Quand’anche il Titano si fosse davvero cibato della carne rosea delle fanciulle nobili, Arya non lo temeva. Era una ragazzina minuta, certamente non adatta al pasto di un gigante, e a quasi undici anni era ormai una donna fatta. "E poi Salty non è una fanciulla nobile."

«Il Titano è il dio di Braavos?» chiese a Denyo. «Oppure venerate i Sette Dèi?»

«Tutti gli dèi vengono venerati a Braavos.» Il figlio del capitano amava parlare della sua città tanto quanto della nave di suo padre. «I tuoi Sette Dèi hanno un tempio, qui, il Tempio al di là del Mare, ma solo i marinai del continente occidentale ci vanno.»

"Non sono i miei Sette Dèi.
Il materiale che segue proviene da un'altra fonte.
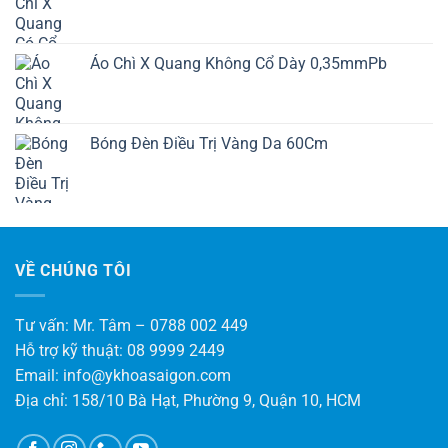
Áo Chì X Quang Không Cổ Dày 0,35mmPb
Bóng Đèn Điều Trị Vàng Da 60Cm
VỀ CHÚNG TÔI
Tư vấn: Mr. Tâm – 0788 002 449
Hỗ trợ kỹ thuật: 08 9999 2449
Email: info@ykhoasaigon.com
Địa chỉ: 158/10 Bà Hạt, Phường 9, Quận 10, HCM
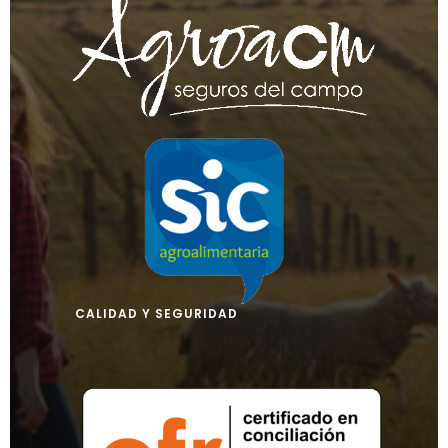
CALIDAD Y SEGURIDAD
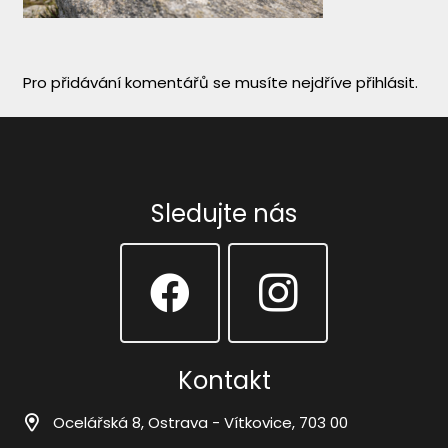
Pro přidávání komentářů se musíte nejdříve
přihlásit
.
Sledujte nás
Kontakt
Ocelářská 8, Ostrava - Vítkovice, 703 00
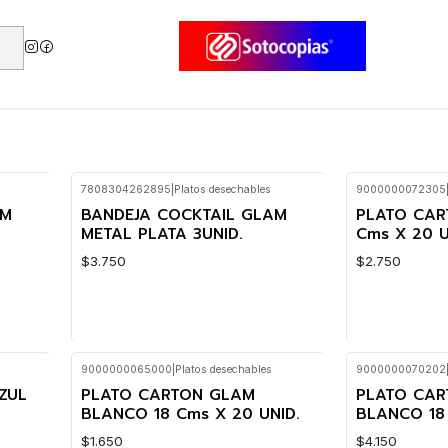
7808304262895
|
Platos desechables
9000000072305
AM
BANDEJA COCKTAIL GLAM
PLATO CAR
METAL PLATA 3UNID.
Cms X 20 U
$3.750
$2.750
9000000065000
|
Platos desechables
9000000070202
Cantidad
Cantidad
ZUL
PLATO CARTON GLAM
PLATO CA
BLANCO 18 Cms X 20 UNID.
BLANCO 18 
$1.650
$4.150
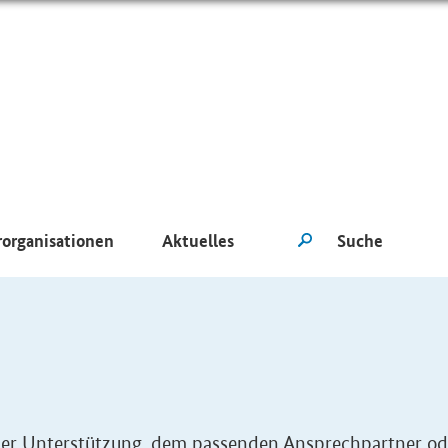
rorganisationen
Aktuelles
eller Unterstützung, dem passenden Ansprechpartner od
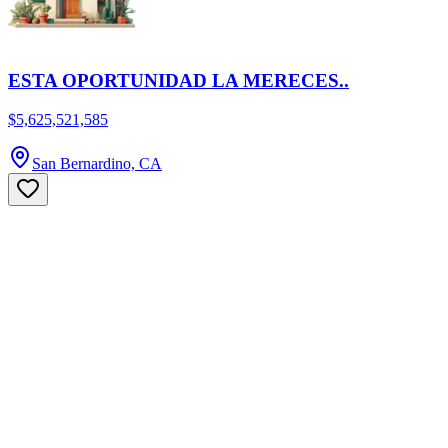
ESTA OPORTUNIDAD LA MERECES..
$5,625,521,585
San Bernardino, CA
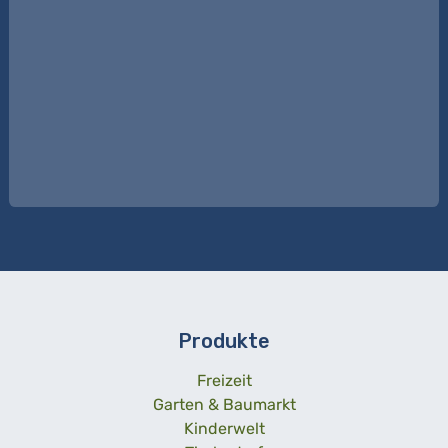
Produkte
Freizeit
Garten & Baumarkt
Kinderwelt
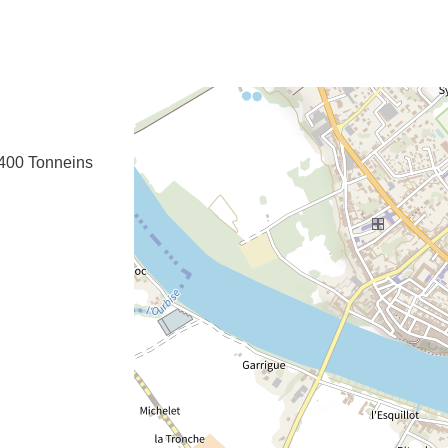
e fenêtre
velle fenêtre
dans le presse-papier
400
Tonneins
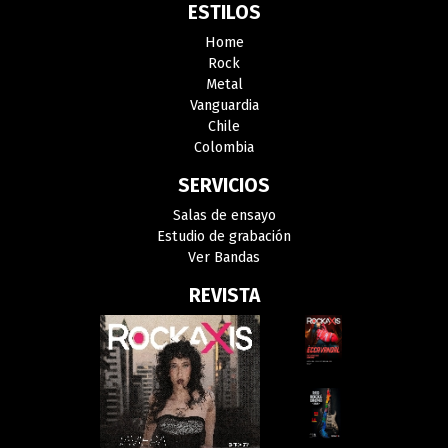
ESTILOS
Home
Rock
Metal
Vanguardia
Chile
Colombia
SERVICIOS
Salas de ensayo
Estudio de grabación
Ver Bandas
REVISTA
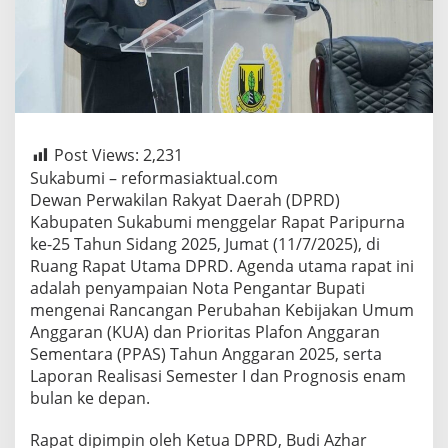
Post Views:
2,231
Sukabumi – reformasiaktual.com
Dewan Perwakilan Rakyat Daerah (DPRD)
Kabupaten Sukabumi menggelar Rapat Paripurna
ke-25 Tahun Sidang 2025, Jumat (11/7/2025), di
Ruang Rapat Utama DPRD. Agenda utama rapat ini
adalah penyampaian Nota Pengantar Bupati
mengenai Rancangan Perubahan Kebijakan Umum
Anggaran (KUA) dan Prioritas Plafon Anggaran
Sementara (PPAS) Tahun Anggaran 2025, serta
Laporan Realisasi Semester I dan Prognosis enam
bulan ke depan.
Rapat dipimpin oleh Ketua DPRD, Budi Azhar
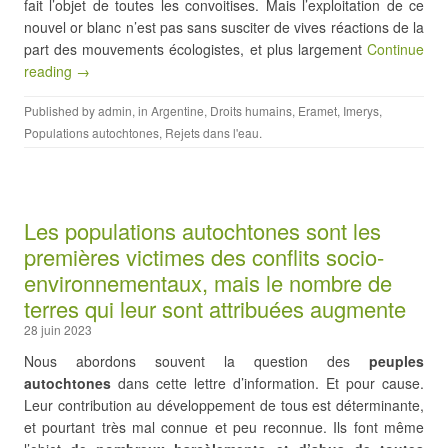
fait l’objet de toutes les convoitises. Mais l’exploitation de ce
nouvel or blanc n’est pas sans susciter de vives réactions de la
part des mouvements écologistes, et plus largement
Continue
reading →
Published by
admin
, in
Argentine
,
Droits humains
,
Eramet
,
Imerys
,
Populations autochtones
,
Rejets dans l'eau
.
Les populations autochtones sont les
premières victimes des conflits socio-
environnementaux, mais le nombre de
terres qui leur sont attribuées augmente
28 juin 2023
Nous abordons souvent la question des
peuples
autochtones
dans cette lettre d’information. Et pour cause.
Leur contribution au développement de tous est déterminante,
et pourtant très mal connue et peu reconnue. Ils font même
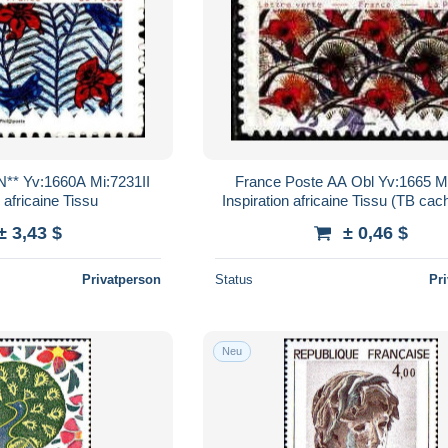
N** Yv:1660A Mi:7231II
France Poste AA Obl Yv:1665 M
 africaine Tissu
Inspiration africaine Tissu (TB cac
± 3,43 $
± 0,46 $
Privatperson
Status
Pr
Neu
Quelli erano gli dèi di mia madre, eppure hanno permesso che anche lei venisse assassinata dai Frey alle Torri Gemelle." Arya si domandò se a Braavos avrebbe potuto trovare un parco degli dèi, con un albero-diga al centro. Denyo forse lo sapeva, ma lei non poteva chiedergli una cosa del genere. Salty veniva da Padelle Salate, e una ragazzina di Padelle Salate che cosa mai poteva saperne degli antichi dèi del Nord? "Gli antichi dèi sono morti… come mia madre, mio padre, Robb, Bran, Rickon. Sono tutti morti." Molto tempo prima, ricordava che suo padre, lord Eddard Stark, le aveva detto che quando i gelidi venti soffiano il lupo solitario muore mentre il branco sopravvive. "Invece è vero il contrario." Arya, il lupo solitario, continuava a vivere, mentre i lupi del branco erano stati presi, uccisi e scuoiati.

«I Cantori della Luna ci guidarono in questo rifugio, dove i draghi di Valyria non ci potevano trovare» disse Denyo. «Il loro è il tempio più grande. Noi veneriamo anche il Padre delle Acque, ma la sua dimora viene ricostruita ogni volta che lui prende moglie. Gli altri dèi risiedono tutti insieme su un’isola al centro della città. È là che troverai il… dio dai Mille volti.»

Gli occhi del Titano sembravano più luminosi, adesso, e più distanziati l’uno dall’altro. "Ser Gregor" pensò Arya "Dunsen, Rafa Dolcecuore, ser Ilyn, ser Meryn, regina Cersei." I nomi dell’odio. I nomi di coloro che Arya voleva uccidere. "Ne rimangono solamente sei." Joffrey era morto avvelenato al banchetto delle sue nozze, il Mastino aveva sventrato Polliver e lei stessa aveva accoltellato Messer Sottile, l’infame torturatore di ser Gregor Clegane, e aveva infilzato quello stupido stalliere il giorno della sua fuga dalla Fortezza Rossa. "Se non mi avesse afferrata non lo avrei ucciso." Quando lo aveva abbandonato sulla riva del Tridente, anche il Mastino era in punto di morte, arso dalla febbre causata da una brutta ferita. "Avrei dovuto concedergli il dono della misericordia e piantargli una lama nel cuore."